| DATA RECORDS |
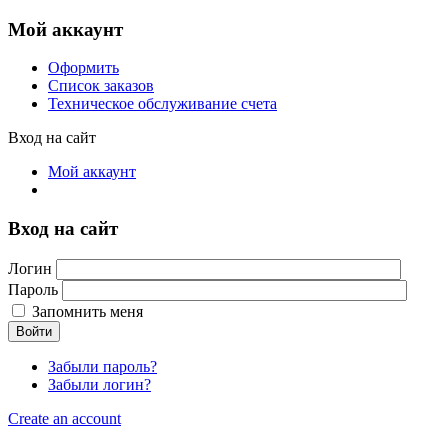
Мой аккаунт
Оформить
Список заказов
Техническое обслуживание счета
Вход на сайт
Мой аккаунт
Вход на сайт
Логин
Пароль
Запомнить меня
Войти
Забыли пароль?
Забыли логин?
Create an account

...

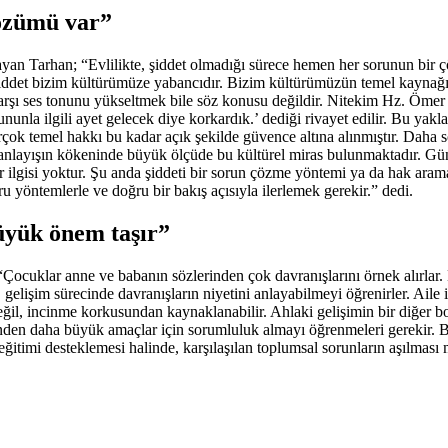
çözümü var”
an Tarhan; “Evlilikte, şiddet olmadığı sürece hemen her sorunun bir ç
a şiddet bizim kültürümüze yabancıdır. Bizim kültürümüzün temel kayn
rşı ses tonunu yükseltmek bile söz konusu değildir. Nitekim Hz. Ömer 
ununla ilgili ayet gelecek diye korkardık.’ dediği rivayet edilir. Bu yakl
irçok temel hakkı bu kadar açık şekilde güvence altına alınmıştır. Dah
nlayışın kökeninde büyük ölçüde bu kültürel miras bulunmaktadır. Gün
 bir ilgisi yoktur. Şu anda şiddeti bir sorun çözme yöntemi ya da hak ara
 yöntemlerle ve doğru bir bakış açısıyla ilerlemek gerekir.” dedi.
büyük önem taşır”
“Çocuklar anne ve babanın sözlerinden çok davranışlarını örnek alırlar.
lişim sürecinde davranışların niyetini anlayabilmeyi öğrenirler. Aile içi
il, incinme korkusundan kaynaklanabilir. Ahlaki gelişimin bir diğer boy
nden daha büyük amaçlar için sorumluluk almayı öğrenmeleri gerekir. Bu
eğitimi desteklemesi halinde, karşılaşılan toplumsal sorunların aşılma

| DIRECTIVE |
All lines in the listing above from the line containing "il, incinme korkusundan" to the line containing "eğitimi desteklemesi halinde, karşılaşılan", inclusive, should be retyped exactly; no other lines should appear.

| FINISHED TASK |
il, incinme korkusundan kaynaklanabilir. Ahlaki gelişimin bir diğer boy
nden daha büyük amaçlar için sorumluluk almayı öğrenmeleri gerekir. Bu
eğitimi desteklemesi halinde, karşılaşılan toplumsal sorunların aşılma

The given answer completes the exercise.